- Assigned task
Your answer must be an exact copy of the records below, minus any images.

-------- Information given --------

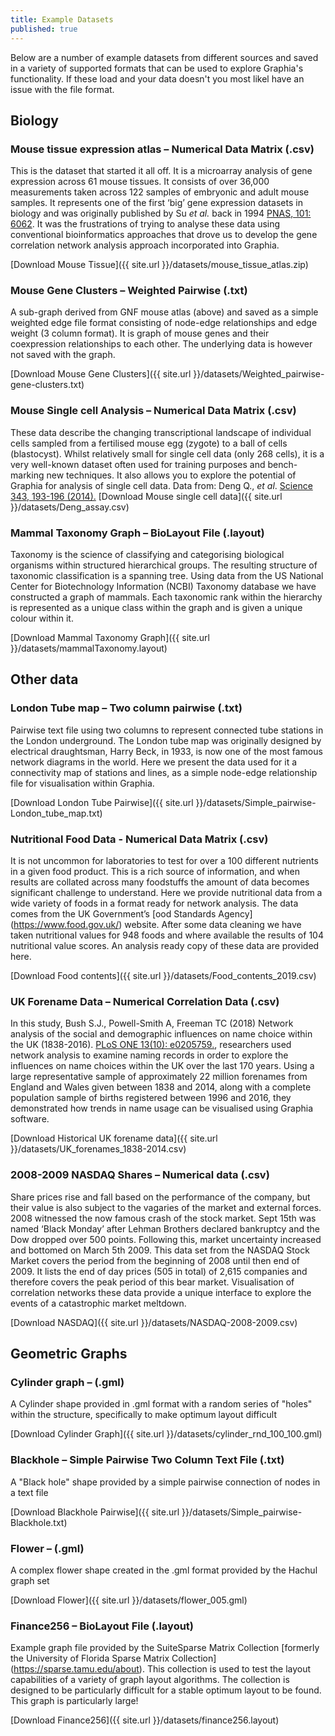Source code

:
 ```yaml
---
title: Example Datasets
published: true
---
```


Below are a number of example datasets from different sources and saved in a variety of supported formats that can be used to explore Graphia's functionality. If these load and your data doesn't you most likel have an issue with the file format.

## **Biology**

### **Mouse tissue expression atlas** – Numerical Data Matrix (.csv)

This is the dataset that started it all off. It is a microarray analysis of gene expression across 61 mouse tissues. It consists of over 36,000 measurements taken across 122 samples of embryonic and adult mouse samples. It represents one of the first ‘big’ gene expression datasets in biology and was originally published by Su _et al._ back in 1994 [PNAS, 101: 6062](https://www.ncbi.nlm.nih.gov/pmc/articles/PMC395923/). It was the frustrations of trying to analyse these data using conventional bioinformatics approaches that drove us to develop the gene correlation network analysis approach incorporated into Graphia.

[Download Mouse Tissue]({{ site.url }}/datasets/mouse_tissue_atlas.zip)

### **Mouse Gene Clusters** – Weighted Pairwise (.txt)

A sub-graph derived from GNF mouse atlas (above) and saved as a simple weighted edge file format consisting of node-edge relationships and edge weight (3 column format). It is graph of mouse genes and their coexpression relationships to each other. The underlying data is however not saved with the graph.

[Download Mouse Gene Clusters]({{ site.url }}/datasets/Weighted_pairwise-gene-clusters.txt)


### **Mouse Single cell Analysis** – Numerical Data Matrix (.csv)

These data describe the changing transcriptional landscape of individual cells sampled from a fertilised mouse egg (zygote) to a ball of cells (blastocyst). Whilst relatively small for single cell data (only 268 cells), it is a very well-known dataset often used for training purposes and bench-marking new techniques. It also allows you to explore the potential of Graphia for analysis of single cell data. Data from: Deng Q., _et al_.  [Science 343, 193-196 (2014).](http://science.sciencemag.org/content/343/6167/193.long) [Download Mouse single cell data]({{ site.url }}/datasets/Deng_assay.csv)

### **Mammal Taxonomy Graph** – BioLayout File (.layout)

Taxonomy is the science of classifying and categorising biological organisms within structured hierarchical groups. The resulting structure of taxonomic classification is a spanning tree. Using data from the US National Center for Biotechnology Information (NCBI) Taxonomy database we have constructed a graph of mammals. Each taxonomic rank within the hierarchy is represented as a unique class within the graph and is given a unique colour within it.

[Download Mammal Taxonomy Graph]({{ site.url }}/datasets/mammalTaxonomy.layout)


## **Other data**

### **London Tube map** – Two column pairwise (.txt)

Pairwise text file using two columns to represent connected tube stations in the London underground. The London tube map was originally designed by electrical draughtsman, Harry Beck, in 1933, is now one of the most famous network diagrams in the world. Here we present the data used for it a connectivity map of stations and lines, as a simple node-edge relationship file for visualisation within Graphia.

[Download London Tube Pairwise]({{ site.url }}/datasets/Simple_pairwise-London_tube_map.txt)

### **Nutritional Food Data** - Numerical Data Matrix (.csv)

It is not uncommon for laboratories to test for over a 100 different nutrients in a given food product. This is a rich source of information, and when results are collated across many foodstuffs the amount of data becomes significant challenge to understand. Here we provide nutritional data from a wide variety of foods in a format ready for network analysis. The data comes from the UK Government’s [ood Standards Agency] (https://www.food.gov.uk/) website. After some data cleaning we have taken nutritional values for 948 foods and where available the results of 104 nutritional value scores. An analysis ready copy of these data are provided here.

[Download Food contents]({{ site.url }}/datasets/Food_contents_2019.csv)


### **UK Forename Data** – Numerical Correlation Data (.csv)

In this study, Bush S.J., Powell-Smith A, Freeman TC (2018) Network analysis of the social and demographic influences on name choice within the UK (1838-2016). [PLoS ONE 13(10): e0205759.](https://journals.plos.org/plosone/article?id=10.1371/journal.pone.0205759), researchers used network analysis to examine naming records in order to explore the influences on name choices within the UK over the last 170 years. Using a large representative sample of approximately 22 million forenames from England and Wales given between 1838 and 2014, along with a complete population sample of births registered between 1996 and 2016, they demonstrated how trends in name usage can be visualised using Graphia software. 

[Download Historical UK forename data]({{ site.url }}/datasets/UK_forenames_1838-2014.csv)

### **2008-2009 NASDAQ Shares** – Numerical data (.csv)

Share prices rise and fall based on the performance of the company, but their value is also subject to the vagaries of the market and external forces. 2008 witnessed the now famous crash of the stock market. Sept 15th was named ‘Black Monday’ after Lehman Brothers declared bankruptcy and the Dow dropped over 500 points. Following this, market uncertainty increased and bottomed on March 5th 2009. This data set from the NASDAQ Stock Market covers the period from the beginning of 2008 until then end of 2009. It lists the end of day prices (505 in total) of 2,615 companies and therefore covers the peak period of this bear market. Visualisation of correlation networks these data provide a unique interface to explore the events of a catastrophic market meltdown.

[Download NASDAQ]({{ site.url }}/datasets/NASDAQ-2008-2009.csv)


## **Geometric Graphs**

### **Cylinder graph** – (.gml)

A Cylinder shape provided in .gml format with a random series of "holes" within the structure, specifically to make optimum layout difficult

[Download Cylinder Graph]({{ site.url }}/datasets/cylinder_rnd_100_100.gml)

### **Blackhole** – Simple Pairwise Two Column Text File (.txt)

A "Black hole" shape provided by a simple pairwise connection of nodes in a text file

[Download Blackhole Pairwise]({{ site.url }}/datasets/Simple_pairwise-Blackhole.txt)

### **Flower** – (.gml)

A complex flower shape created in the .gml format provided by the Hachul graph set

[Download Flower]({{ site.url }}/datasets/flower_005.gml)

### **Finance256** – BioLayout File (.layout)

Example graph file provided by the SuiteSparse Matrix Collection [formerly the University of Florida Sparse Matrix Collection] (https://sparse.tamu.edu/about). This collection is used to test the layout capabilities of a variety of graph layout algorithms. The collection is designed to be particularly difficult for a stable optimum layout to be found. This graph is particularly large!

[Download Finance256]({{ site.url }}/datasets/finance256.layout)
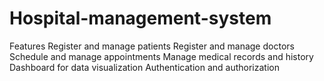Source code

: # Hospital-management-system

Features
Register and manage patients
Register and manage doctors
Schedule and manage appointments
Manage medical records and history
Dashboard for data visualization
Authentication and authorization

--------

- Result of this task
Source code

:
 ```yaml
---
title: Example Datasets
published: true
---
```


Below are a number of example datasets from different sources and saved in a variety of supported formats that can be used to explore Graphia's functionality. If these load and your data doesn't you most likel have an issue with the file format.

## **Biology**

### **Mouse tissue expression atlas** – Numerical Data Matrix (.csv)

This is the dataset that started it all off. It is a microarray analysis of gene expression across 61 mouse tissues. It consists of over 36,000 measurements taken across 122 samples of embryonic and adult mouse samples. It represents one of the first ‘big’ gene expression datasets in biology and was originally published by Su _et al._ back in 1994 [PNAS, 101: 6062](https://www.ncbi.nlm.nih.gov/pmc/articles/PMC395923/). It was the frustrations of trying to analyse these data using conventional bioinformatics approaches that drove us to develop the gene correlation network analysis approach incorporated into Graphia.

[Download Mouse Tissue]({{ site.url }}/datasets/mouse_tissue_atlas.zip)

### **Mouse Gene Clusters** – Weighted Pairwise (.txt)

A sub-graph derived from GNF mouse atlas (above) and saved as a simple weighted edge file format consisting of node-edge relationships and edge weight (3 column format). It is graph of mouse genes and their coexpression relationships to each other. The underlying data is however not saved with the graph.

[Download Mouse Gene Clusters]({{ site.url }}/datasets/Weighted_pairwise-gene-clusters.txt)


### **Mouse Single cell Analysis** – Numerical Data Matrix (.csv)

These data describe the changing transcriptional landscape of individual cells sampled from a fertilised mouse egg (zygote) to a ball of cells (blastocyst). Whilst relatively small for single cell data (only 268 cells), it is a very well-known dataset often used for training purposes and bench-marking new techniques. It also allows you to explore the potential of Graphia for analysis of single cell data. Data from: Deng Q., _et al_.  [Science 343, 193-196 (2014).](http://science.sciencemag.org/content/343/6167/193.long) [Download Mouse single cell data]({{ site.url }}/datasets/Deng_assay.csv)

### **Mammal Taxonomy Graph** – BioLayout File (.layout)

Taxonomy is the science of classifying and categorising biological organisms within structured hierarchical groups. The resulting structure of taxonomic classification is a spanning tree. Using data from the US National Center for Biotechnology Information (NCBI) Taxonomy database we have constructed a graph of mammals. Each taxonomic rank within the hierarchy is represented as a unique class within the graph and is given a unique colour within it.

[Download Mammal Taxonomy Graph]({{ site.url }}/datasets/mammalTaxonomy.layout)


## **Other data**

### **London Tube map** – Two column pairwise (.txt)

Pairwise text file using two columns to represent connected tube stations in the London underground. The London tube map was originally designed by electrical draughtsman, Harry Beck, in 1933, is now one of the most famous network diagrams in the world. Here we present the data used for it a connectivity map of stations and lines, as a simple node-edge relationship file for visualisation within Graphia.

[Download London Tube Pairwise]({{ site.url }}/datasets/Simple_pairwise-London_tube_map.txt)

### **Nutritional Food Data** - Numerical Data Matrix (.csv)

It is not uncommon for laboratories to test for over a 100 different nutrients in a given food product. This is a rich source of information, and when results are collated across many foodstuffs the amount of data becomes significant challenge to understand. Here we provide nutritional data from a wide variety of foods in a format ready for network analysis. The data comes from the UK Government’s [ood Standards Agency] (https://www.food.gov.uk/) website. After some data cleaning we have taken nutritional values for 948 foods and where available the results of 104 nutritional value scores. An analysis ready copy of these data are provided here.

[Download Food contents]({{ site.url }}/datasets/Food_contents_2019.csv)


### **UK Forename Data** – Numerical Correlation Data (.csv)

In this study, Bush S.J., Powell-Smith A, Freeman TC (2018) Network analysis of the social and demographic influences on name choice within the UK (1838-2016). [PLoS ONE 13(10): e0205759.](https://journals.plos.org/plosone/article?id=10.1371/journal.pone.0205759), researchers used network analysis to examine naming records in order to explore the influences on name choices within the UK over the last 170 years. Using a large representative sample of approximately 22 million forenames from England and Wales given between 1838 and 2014, along with a complete population sample of births registered between 1996 and 2016, they demonstrated how trends in name usage can be visualised using Graphia software. 

[Download Historical UK forename data]({{ site.url }}/datasets/UK_forenames_1838-2014.csv)

### **2008-2009 NASDAQ Shares** – Numerical data (.csv)

Share prices rise and fall based on the performance of the company, but their value is also subject to the vagaries of the market and external forces. 2008 witnessed the now famous crash of the stock market. Sept 15th was named ‘Black Monday’ after Lehman Brothers declared bankruptcy and the Dow dropped over 500 points. Following this, market uncertainty increased and bottomed on March 5th 2009. This data set from the NASDAQ Stock Market covers the period from the beginning of 2008 until then end of 2009. It lists the end of day prices (505 in total) of 2,615 companies and therefore covers the peak period of this bear market. Visualisation of correlation networks these data provide a unique interface to explore the events of a catastrophic market meltdown.

[Download NASDAQ]({{ site.url }}/datasets/NASDAQ-2008-2009.csv)


## **Geometric Graphs**

### **Cylinder graph** – (.gml)

A Cylinder shape provided in .gml format with a random series of "holes" within the structure, specifically to make optimum layout difficult

[Download Cylinder Graph]({{ site.url }}/datasets/cylinder_rnd_100_100.gml)

### **Blackhole** – Simple Pairwise Two Column Text File (.txt)

A "Black hole" shape provided by a simple pairwise connection of nodes in a text file

[Download Blackhole Pairwise]({{ site.url }}/datasets/Simple_pairwise-Blackhole.txt)

### **Flower** – (.gml)

A complex flower shape created in the .gml format provided by the Hachul graph set

[Download Flower]({{ site.url }}/datasets/flower_005.gml)

### **Finance256** – BioLayout File (.layout)

Example graph file provided by the SuiteSparse Matrix Collection [formerly the University of Florida Sparse Matrix Collection] (https://sparse.tamu.edu/about). This collection is used to test the layout capabilities of a variety of graph layout algorithms. The collection is designed to be particularly difficult for a stable optimum layout to be found. This graph is particularly large!

[Download Finance256]({{ site.url }}/datasets/finance256.layout)
Source code

: # Hospital-management-system

Features
Register and manage patients
Register and manage doctors
Schedule and manage appointments
Manage medical records and history
Dashboard for data visualization
Authentication and authorization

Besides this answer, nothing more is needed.